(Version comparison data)
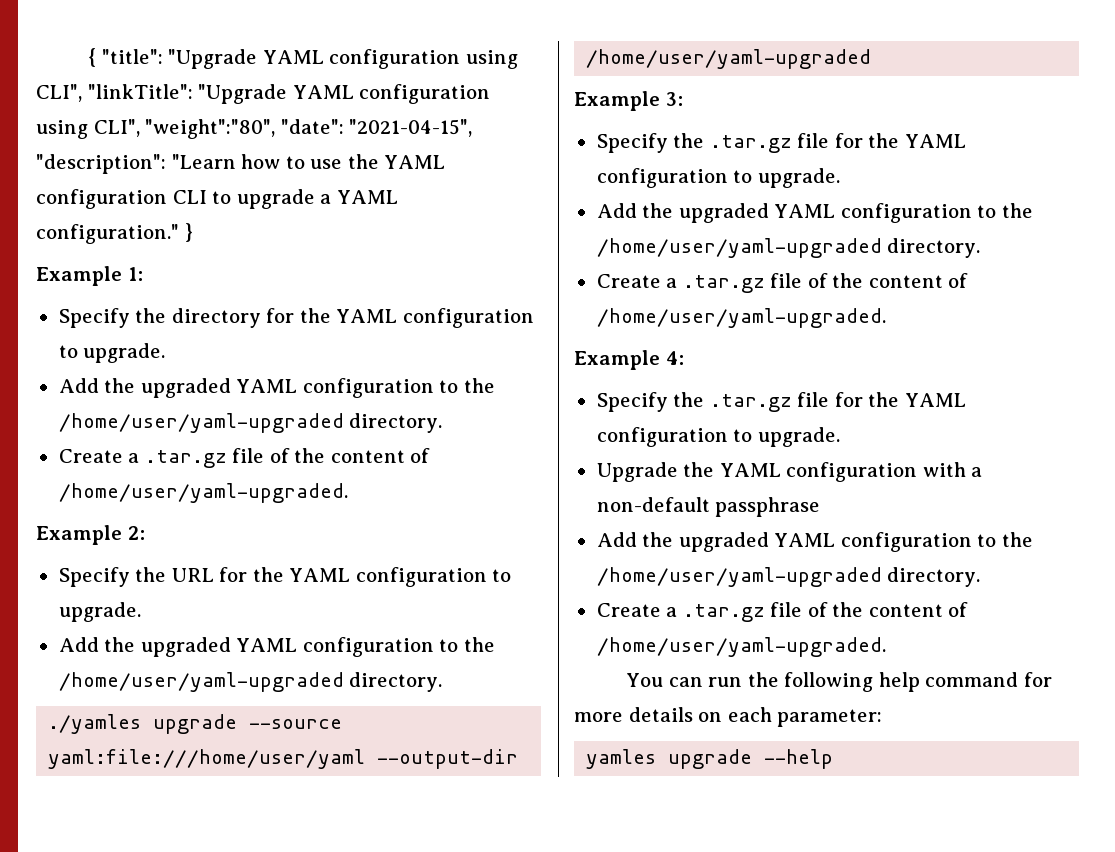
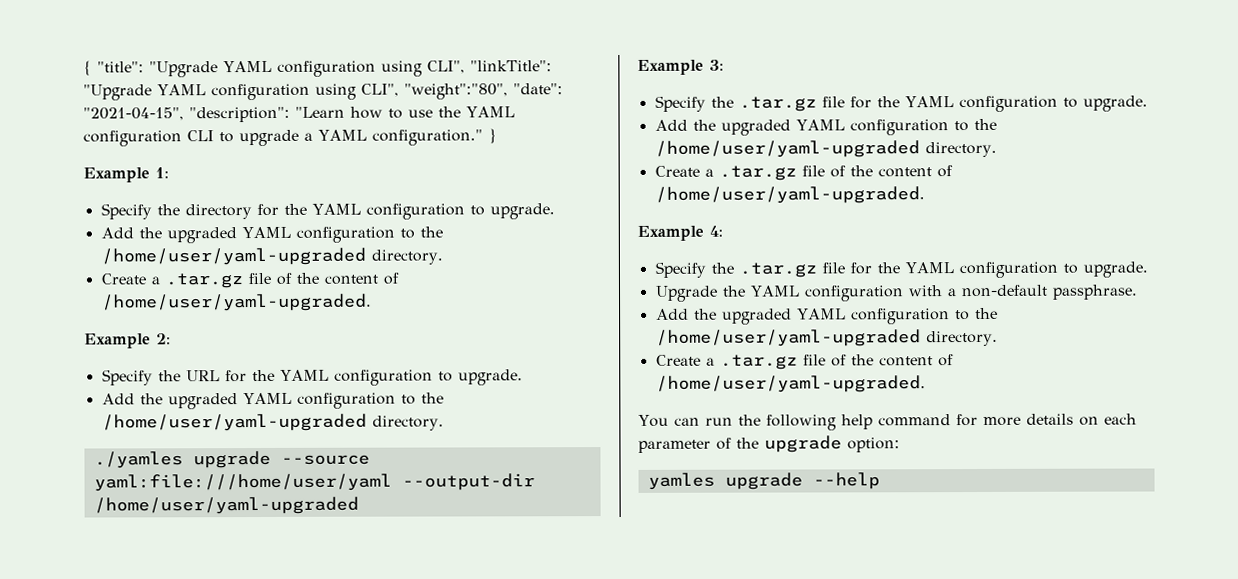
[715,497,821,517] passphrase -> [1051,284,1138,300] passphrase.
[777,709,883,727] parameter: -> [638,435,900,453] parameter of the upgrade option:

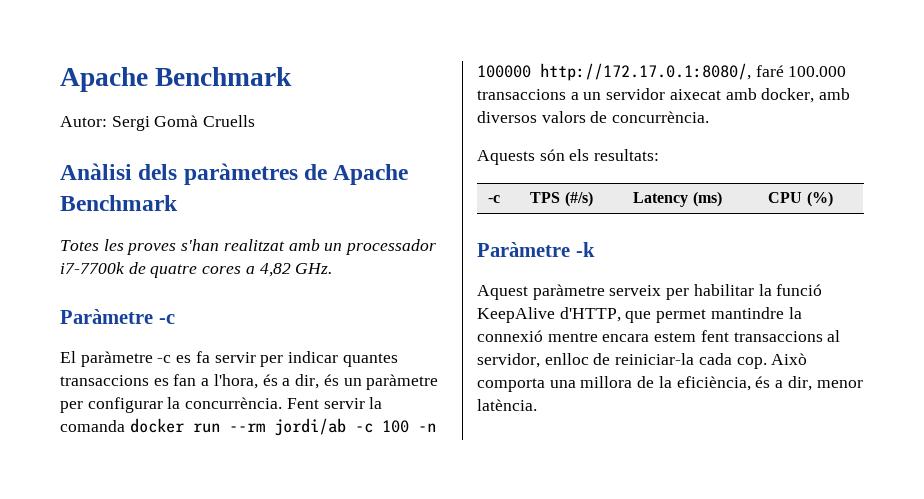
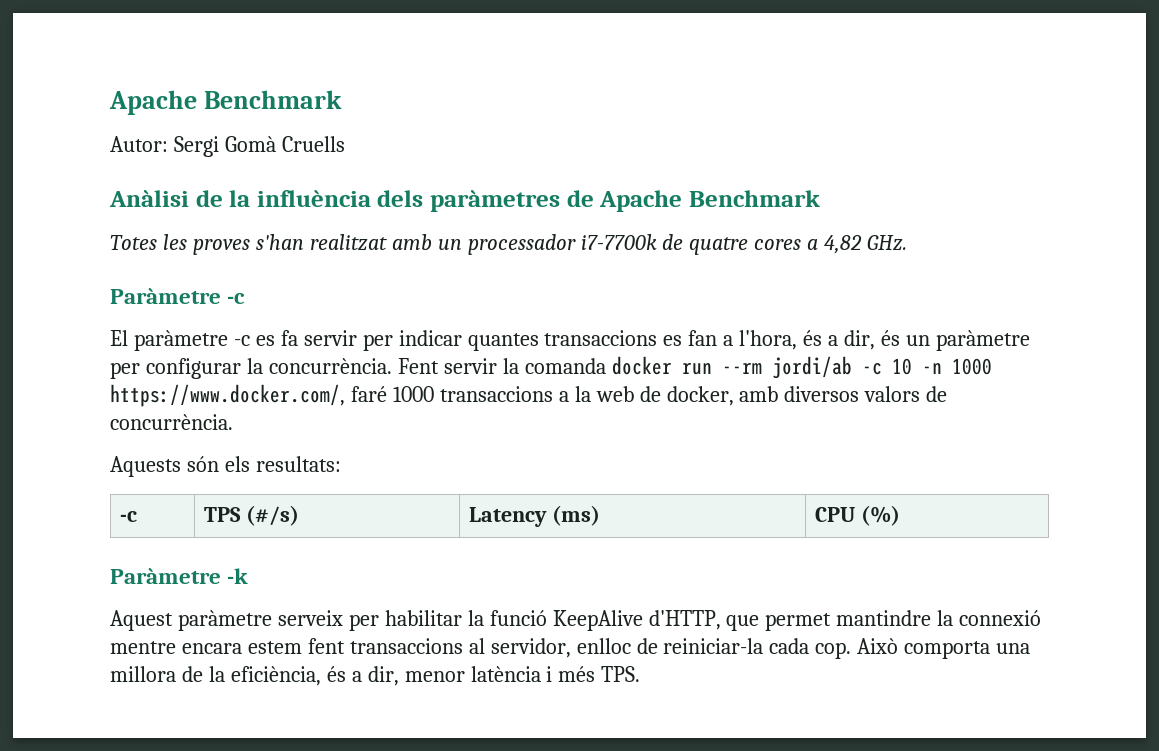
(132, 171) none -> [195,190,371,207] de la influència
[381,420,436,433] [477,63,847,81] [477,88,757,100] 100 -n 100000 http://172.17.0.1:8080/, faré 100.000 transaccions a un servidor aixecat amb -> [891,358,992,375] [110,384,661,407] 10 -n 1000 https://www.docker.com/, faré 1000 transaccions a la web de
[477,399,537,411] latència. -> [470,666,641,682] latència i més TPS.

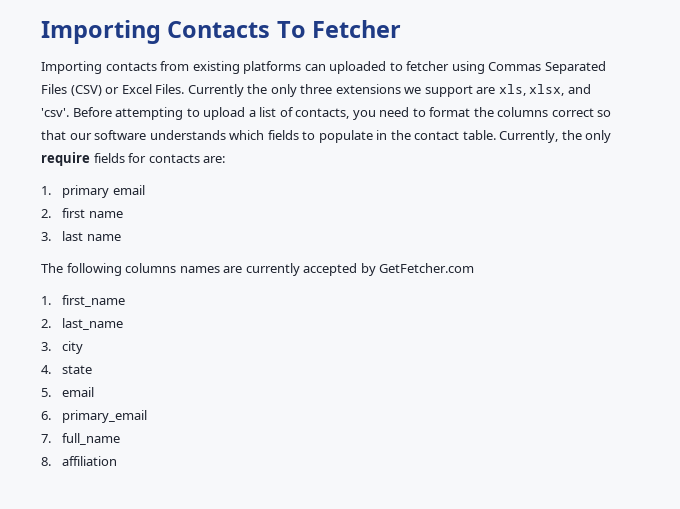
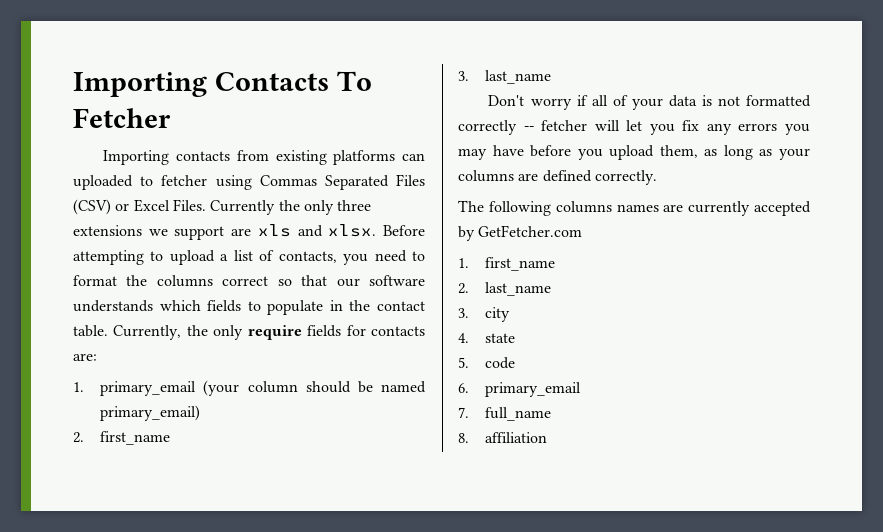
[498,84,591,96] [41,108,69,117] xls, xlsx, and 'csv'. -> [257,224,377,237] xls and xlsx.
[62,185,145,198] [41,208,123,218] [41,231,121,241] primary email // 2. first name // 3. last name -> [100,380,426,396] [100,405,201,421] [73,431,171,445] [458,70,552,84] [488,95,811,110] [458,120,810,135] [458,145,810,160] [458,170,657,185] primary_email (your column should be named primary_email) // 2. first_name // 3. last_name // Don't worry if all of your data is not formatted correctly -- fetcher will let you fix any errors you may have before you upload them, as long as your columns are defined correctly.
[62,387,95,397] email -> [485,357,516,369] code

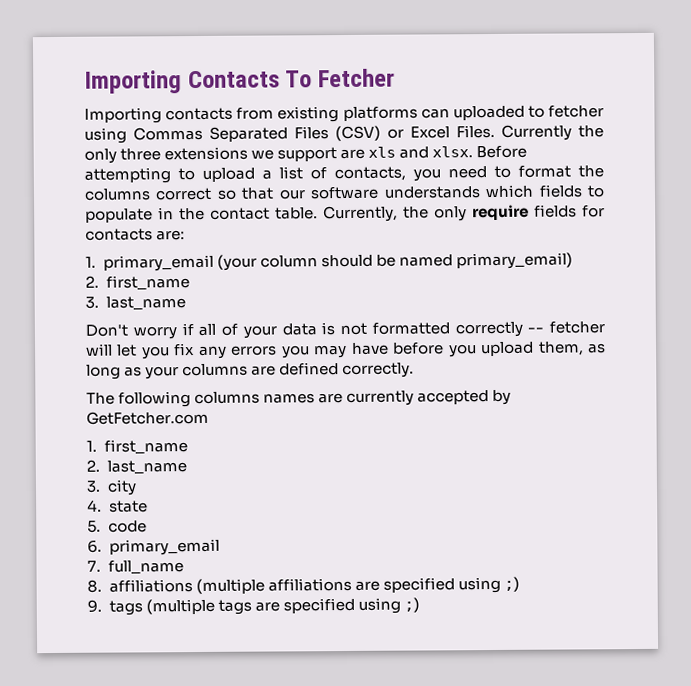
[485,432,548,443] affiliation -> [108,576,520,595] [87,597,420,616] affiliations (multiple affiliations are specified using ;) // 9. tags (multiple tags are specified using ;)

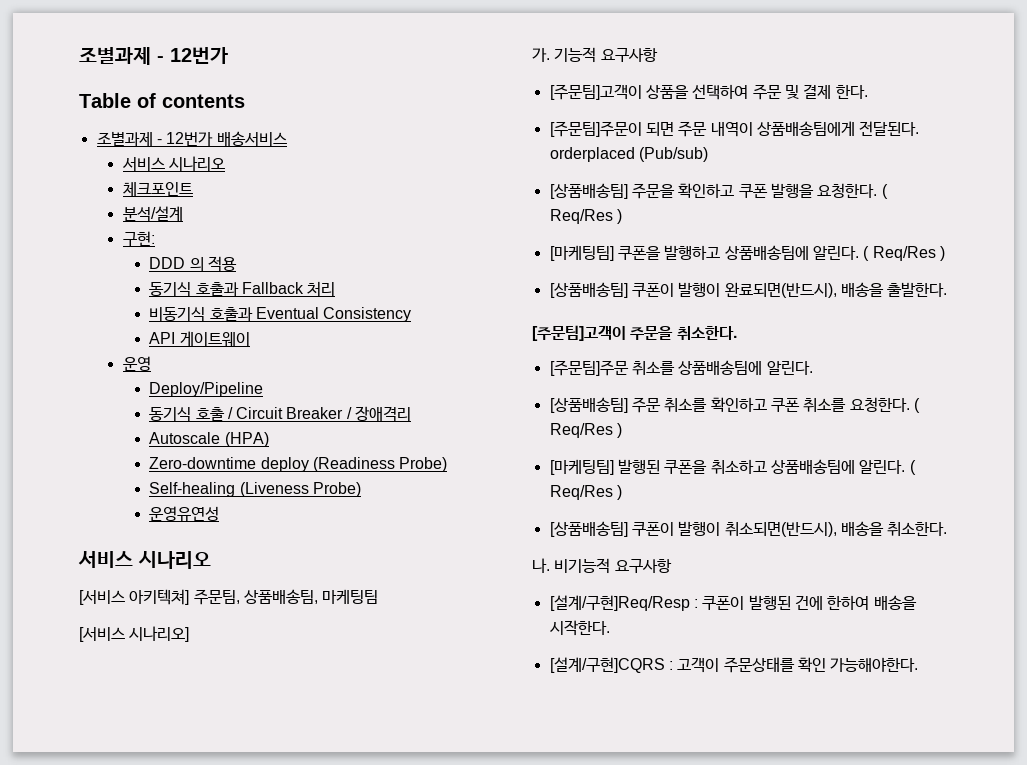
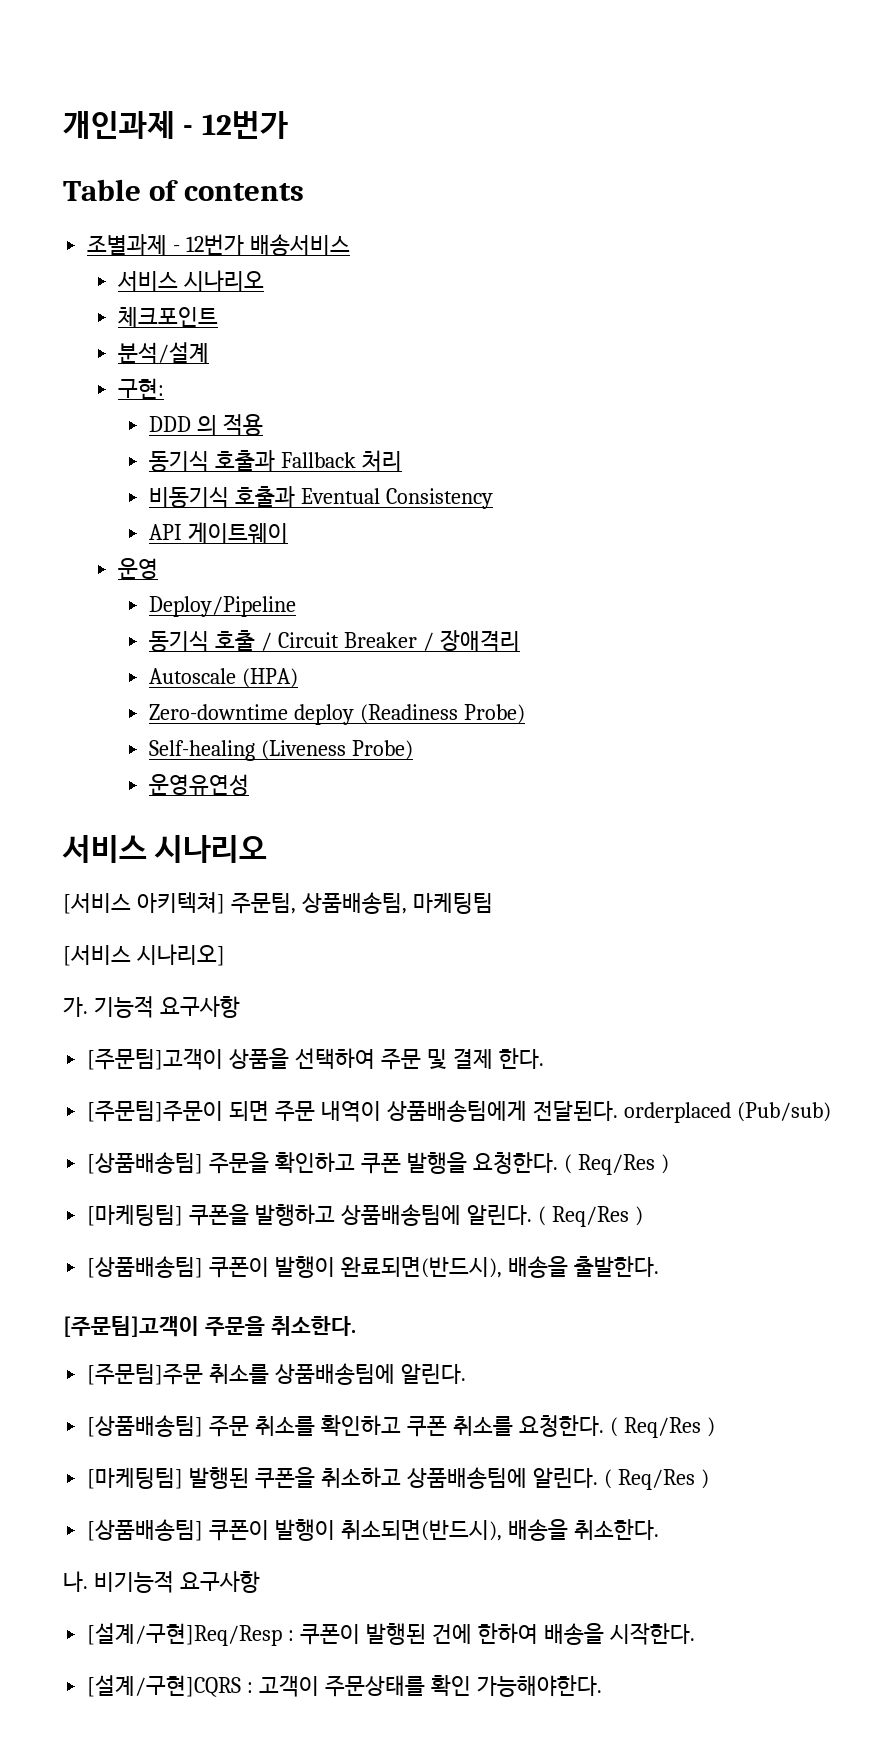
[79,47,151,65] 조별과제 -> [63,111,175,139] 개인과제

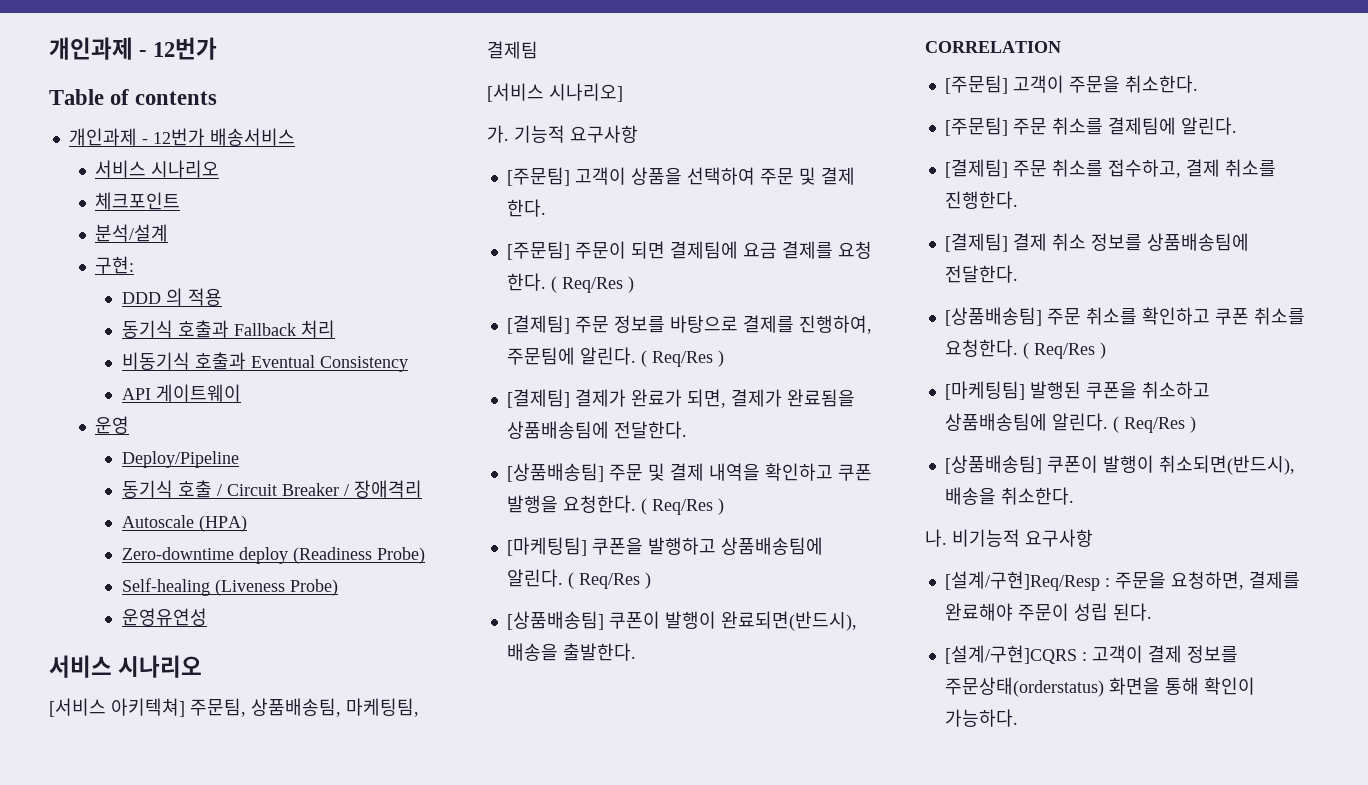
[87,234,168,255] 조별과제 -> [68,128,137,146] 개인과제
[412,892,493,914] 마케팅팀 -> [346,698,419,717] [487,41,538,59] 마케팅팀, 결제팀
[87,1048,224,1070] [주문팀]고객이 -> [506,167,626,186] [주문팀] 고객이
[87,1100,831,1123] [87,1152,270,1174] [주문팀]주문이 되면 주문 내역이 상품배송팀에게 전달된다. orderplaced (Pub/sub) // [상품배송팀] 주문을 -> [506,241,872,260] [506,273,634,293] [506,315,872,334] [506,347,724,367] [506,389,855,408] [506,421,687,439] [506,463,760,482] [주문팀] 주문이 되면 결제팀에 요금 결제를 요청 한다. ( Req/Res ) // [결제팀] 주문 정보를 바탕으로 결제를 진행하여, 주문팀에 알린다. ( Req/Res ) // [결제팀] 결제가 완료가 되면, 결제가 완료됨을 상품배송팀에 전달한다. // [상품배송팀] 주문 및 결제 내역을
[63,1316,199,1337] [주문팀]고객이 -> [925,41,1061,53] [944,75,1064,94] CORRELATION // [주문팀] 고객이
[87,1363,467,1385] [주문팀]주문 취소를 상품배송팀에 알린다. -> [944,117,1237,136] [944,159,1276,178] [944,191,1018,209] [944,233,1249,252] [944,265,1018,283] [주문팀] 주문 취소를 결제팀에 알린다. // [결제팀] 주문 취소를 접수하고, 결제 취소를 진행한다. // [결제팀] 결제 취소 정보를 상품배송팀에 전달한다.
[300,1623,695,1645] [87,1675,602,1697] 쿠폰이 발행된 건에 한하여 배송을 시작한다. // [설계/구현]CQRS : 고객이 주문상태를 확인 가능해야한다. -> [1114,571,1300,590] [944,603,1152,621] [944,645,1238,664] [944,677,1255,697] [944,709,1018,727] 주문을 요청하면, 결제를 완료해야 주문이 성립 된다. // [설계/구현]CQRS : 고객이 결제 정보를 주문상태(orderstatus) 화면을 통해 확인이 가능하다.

> _Task brief_: Extract, word for word, each line from the top of the data down to and including the line with "(132, 171) none"; skip the pictures.

> _Result of the exercise_:
[715,497,821,517] passphrase -> [1051,284,1138,300] passphrase.
[777,709,883,727] parameter: -> [638,435,900,453] parameter of the upgrade option:

(132, 171) none -> [195,190,371,207] de la influència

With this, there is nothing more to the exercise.